After thinking for a while, I came up with an idea:
what if I used only prime numbers as device IDs? Then I could send the product of device IDs of the group I need, as the packet and every device will check if the remainder of the received number and its device ID is 0.
For example if I wanted devices 2,3,5 and 7 to do something, I would broadcast 2*3*5*7 = 210 and then each device will calculate "210 mod self ID" and only devices with IDs 2,3,5 and 7 will get 0 so they know that they should do something.
But this method is not efficient because the 100th prime numbers is 541 and the broadcasted number may get really big and the "mod" calculation may get really hard.(the devices have 8bit processors).
So I just need a method for the devices to determine if they should do something or ignore the received packet. And I need the packet to be as short as possible.
I tried my best to explain the question, If its still vague, please tell me to explain more.
You can just use a bit string in which every bit represents a device.
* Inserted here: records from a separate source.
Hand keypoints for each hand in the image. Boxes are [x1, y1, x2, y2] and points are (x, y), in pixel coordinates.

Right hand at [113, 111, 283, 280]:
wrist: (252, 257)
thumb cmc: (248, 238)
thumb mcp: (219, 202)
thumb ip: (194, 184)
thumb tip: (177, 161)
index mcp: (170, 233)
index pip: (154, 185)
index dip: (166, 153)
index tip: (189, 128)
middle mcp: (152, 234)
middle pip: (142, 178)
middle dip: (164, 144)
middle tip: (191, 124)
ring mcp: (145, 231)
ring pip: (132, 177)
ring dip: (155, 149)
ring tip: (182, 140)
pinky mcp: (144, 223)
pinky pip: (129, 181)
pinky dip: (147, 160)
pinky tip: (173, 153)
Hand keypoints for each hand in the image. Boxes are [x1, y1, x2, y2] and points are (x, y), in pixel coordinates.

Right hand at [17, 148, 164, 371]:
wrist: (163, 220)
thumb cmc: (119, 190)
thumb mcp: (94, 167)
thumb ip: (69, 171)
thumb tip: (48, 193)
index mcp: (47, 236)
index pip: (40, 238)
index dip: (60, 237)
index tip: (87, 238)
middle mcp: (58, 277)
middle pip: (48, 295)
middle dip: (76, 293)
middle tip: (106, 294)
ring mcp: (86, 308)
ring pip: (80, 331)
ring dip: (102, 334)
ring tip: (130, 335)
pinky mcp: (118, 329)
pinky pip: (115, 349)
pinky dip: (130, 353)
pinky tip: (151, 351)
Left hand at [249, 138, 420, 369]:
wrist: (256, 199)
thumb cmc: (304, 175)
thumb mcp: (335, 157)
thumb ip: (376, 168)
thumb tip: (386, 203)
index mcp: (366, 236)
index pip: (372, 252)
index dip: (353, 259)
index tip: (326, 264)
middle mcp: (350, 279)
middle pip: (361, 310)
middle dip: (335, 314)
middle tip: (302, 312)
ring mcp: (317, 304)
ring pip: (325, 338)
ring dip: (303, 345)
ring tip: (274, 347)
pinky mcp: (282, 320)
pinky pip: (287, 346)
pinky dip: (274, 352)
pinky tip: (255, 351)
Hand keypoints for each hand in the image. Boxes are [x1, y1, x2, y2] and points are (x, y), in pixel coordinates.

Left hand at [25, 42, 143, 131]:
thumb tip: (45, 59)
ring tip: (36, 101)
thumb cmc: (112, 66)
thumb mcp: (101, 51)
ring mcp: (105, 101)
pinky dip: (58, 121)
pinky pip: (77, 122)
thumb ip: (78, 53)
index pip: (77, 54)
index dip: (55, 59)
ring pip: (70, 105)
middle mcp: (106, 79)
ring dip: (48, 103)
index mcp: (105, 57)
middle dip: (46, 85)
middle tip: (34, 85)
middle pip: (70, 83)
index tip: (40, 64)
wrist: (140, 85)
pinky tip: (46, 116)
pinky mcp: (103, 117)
Then, you just need a bitwise AND to tell if a given machine should react.
You'd need one bit per device, which would be, for example, 32 bytes for 256 devices. Admittedly, that's a little wasteful if you only need one machine to react, but it's pretty compact if you need, say, 95 devices to respond.
You mentioned that you need the device id to be <= 4 bytes, but that's no problem: 4 bytes = 32 bits = enough space to store 2^32 device ids. For example, the device id for the 101st machine (if you start at 0) could just be 100 (0b01100100) = 1 byte. You would just need to use that to figure out which byte of the packet to use (ceil(100 / 8) = the 13th) and bitwise AND that byte against 100 % 8 = 4 = 0b00000100.
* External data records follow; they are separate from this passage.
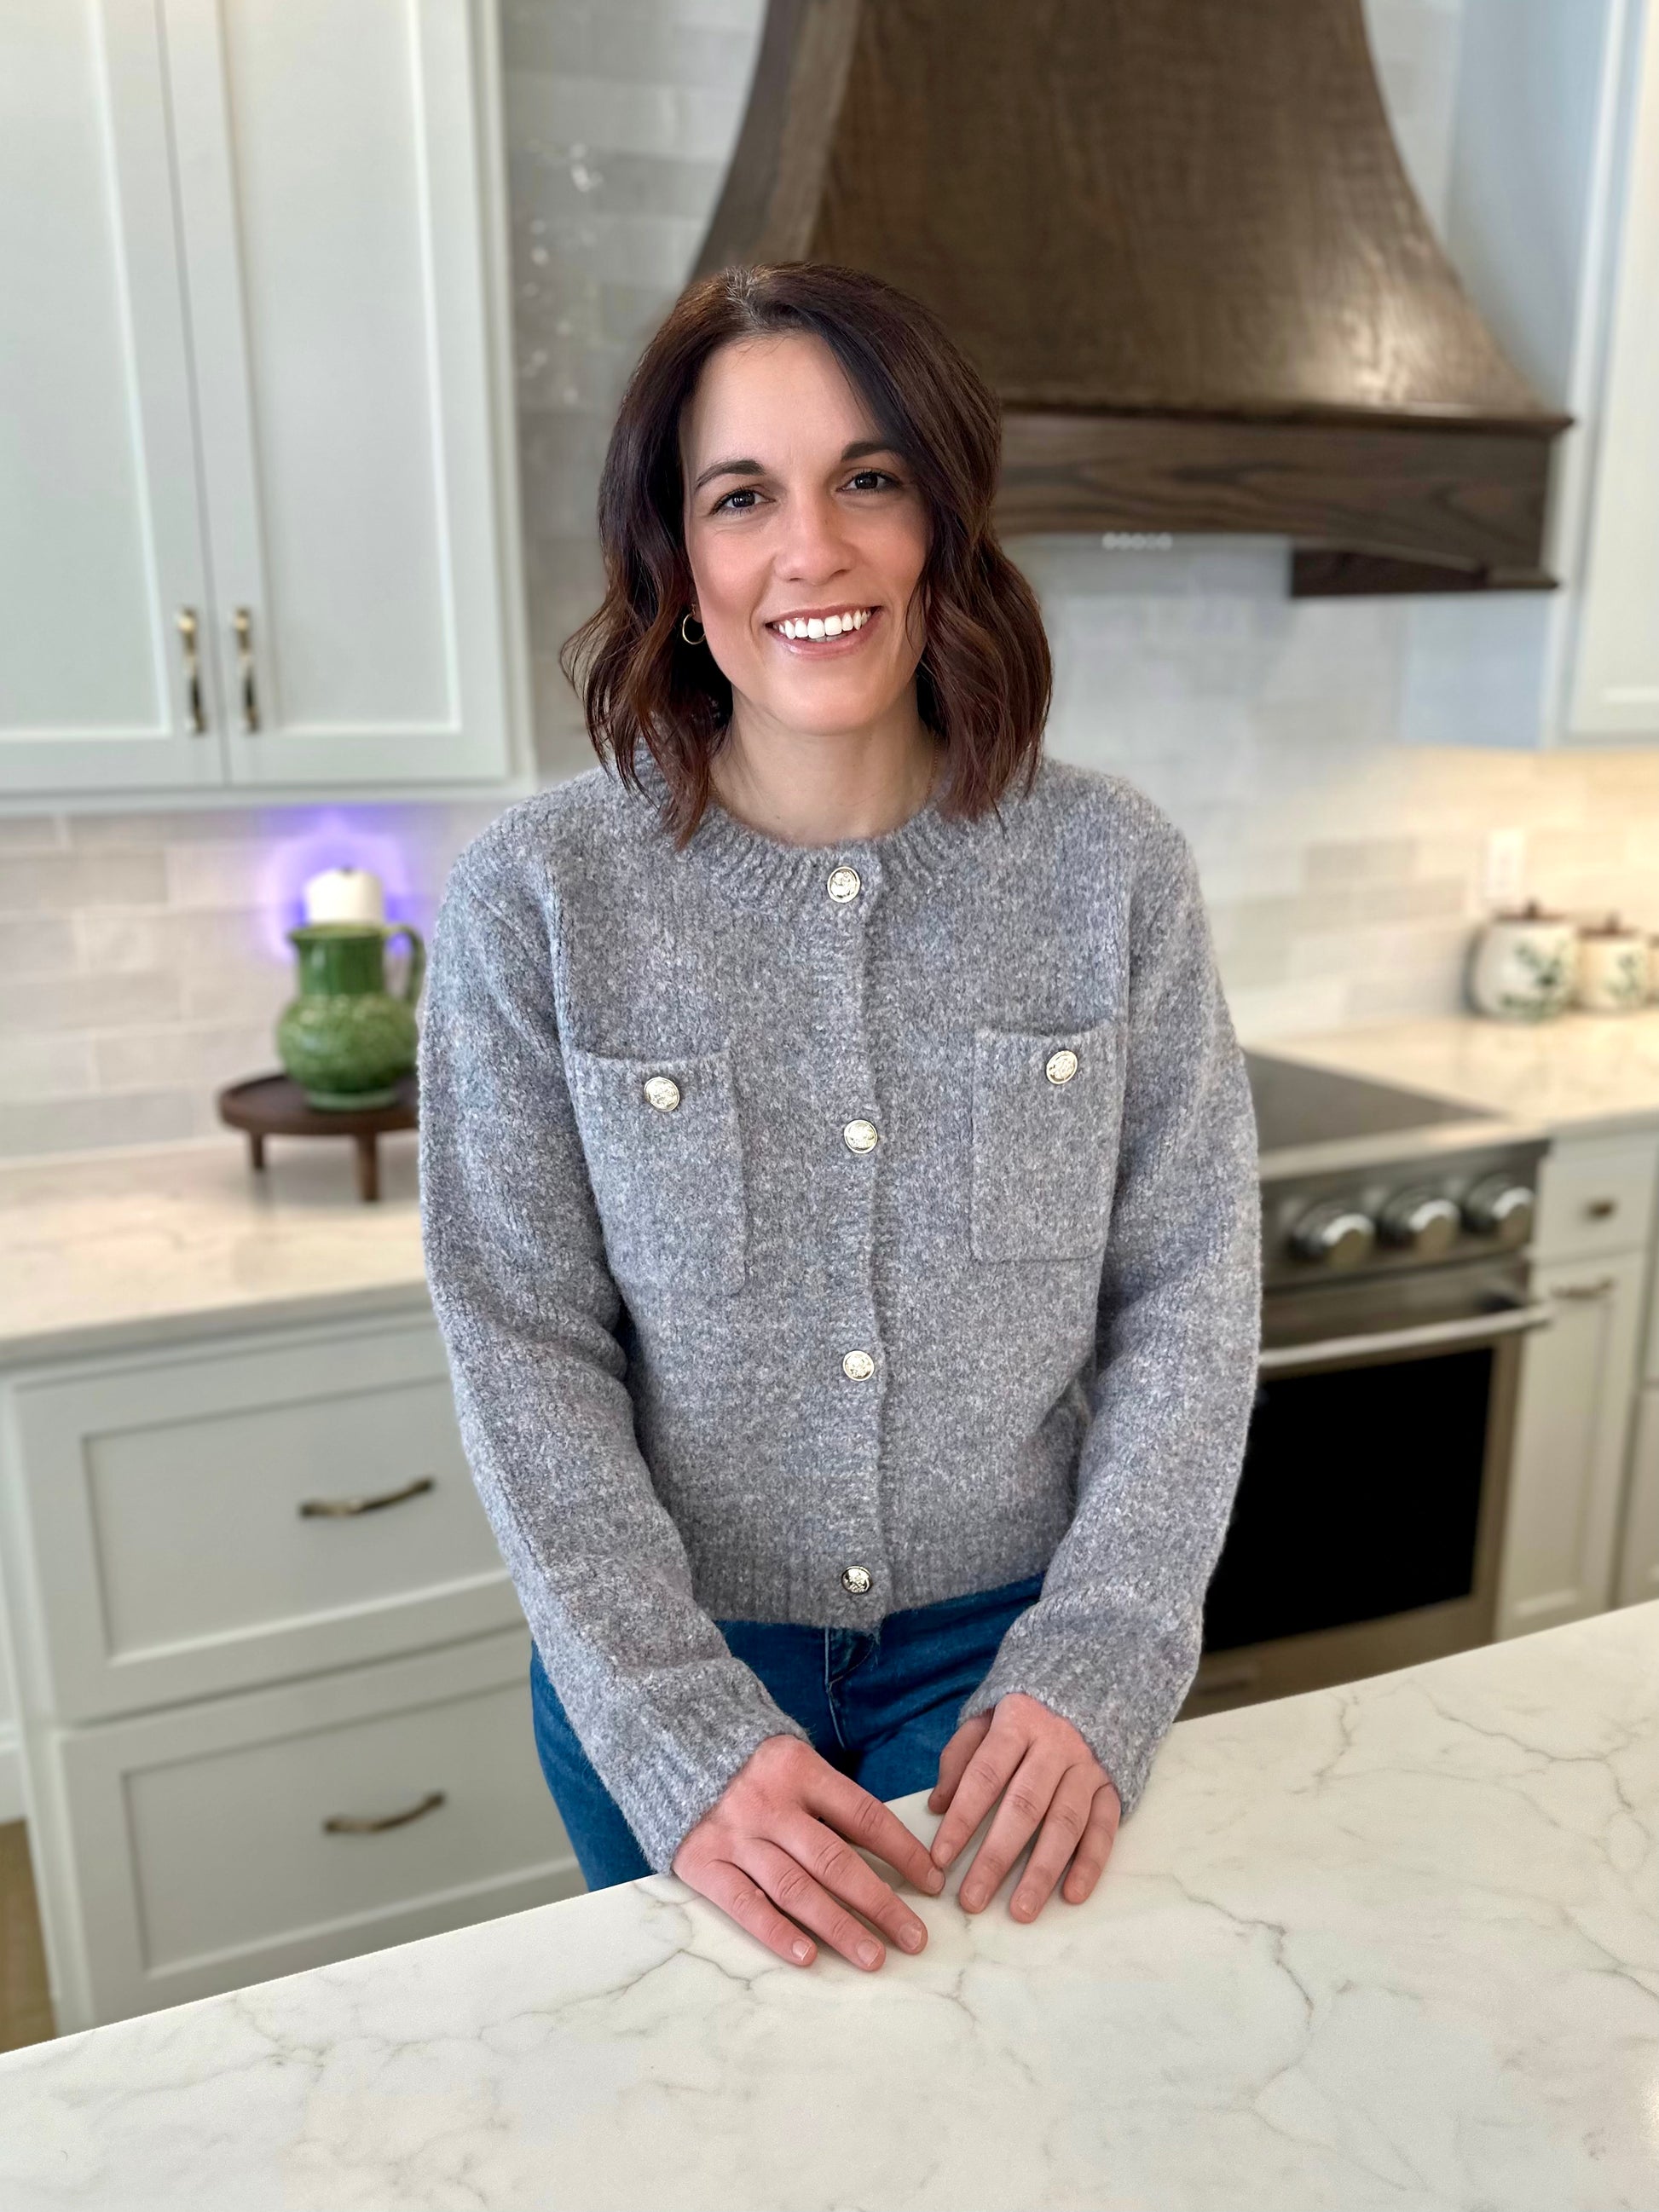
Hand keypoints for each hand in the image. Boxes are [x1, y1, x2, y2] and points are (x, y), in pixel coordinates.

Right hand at [672, 1734, 943, 1969]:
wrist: (667, 1746)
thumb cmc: (748, 1763)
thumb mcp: (793, 1762)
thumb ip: (831, 1801)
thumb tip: (889, 1850)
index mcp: (799, 1770)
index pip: (864, 1816)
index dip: (903, 1852)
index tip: (932, 1882)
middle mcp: (769, 1804)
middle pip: (835, 1860)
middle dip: (881, 1903)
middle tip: (914, 1938)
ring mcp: (734, 1836)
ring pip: (796, 1888)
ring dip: (839, 1927)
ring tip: (875, 1957)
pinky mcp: (701, 1863)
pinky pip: (745, 1904)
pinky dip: (776, 1932)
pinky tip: (808, 1957)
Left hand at [929, 1692, 1120, 1920]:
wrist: (1094, 1678)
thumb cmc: (1026, 1708)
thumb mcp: (986, 1715)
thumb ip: (960, 1757)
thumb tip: (936, 1806)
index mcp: (1018, 1722)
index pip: (984, 1776)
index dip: (961, 1819)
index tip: (939, 1859)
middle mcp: (1056, 1744)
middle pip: (1023, 1807)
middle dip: (996, 1858)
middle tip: (972, 1900)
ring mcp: (1088, 1766)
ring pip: (1065, 1824)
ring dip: (1042, 1871)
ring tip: (1021, 1911)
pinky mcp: (1114, 1784)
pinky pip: (1104, 1829)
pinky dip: (1090, 1864)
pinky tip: (1071, 1895)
As cobarzan said, you also can use a hybrid scheme allowing for individual addressing. In that scenario, you could use the first bit as a signal to indicate multiple- or single-machine addressing. As cobarzan said, that requires more processing, and it means the first byte can only store 7 machine signals, rather than 8.
Like Ed Cottrell suggested, a bit string would do the job. If the machines are labeled {1,..,n}, there are 2n-1 possible subsets (assuming you do not send requests with no intended target). So you need a data structure able to hold every possible signature of such a subset, whatever you decide the signature to be. And n bits (one for each machine) is the best one can do regarding the size of such a data structure. The evaluation performed on the machines takes constant time (on machine with label l just look at the lth bit).
But one could go for some hybrid scheme. Say you have a task for one device only, then it would be a pity to send n bits (all 0s, except one). So you can take one additional bit T which indicates the type of packet. The value of T is set to 0 if you are sending a bit string of length n as described above or set to 1 if you are using a more appropriate scheme (i.e. less bits). In the case of just one machine that needs to perform the task, you could send directly the label of the machine (which is O(log n) bits long). This approach reduces the size of the packet if you have less than O(n/log n) machines you need to perform the task. Evaluation on the machines is more expensive though.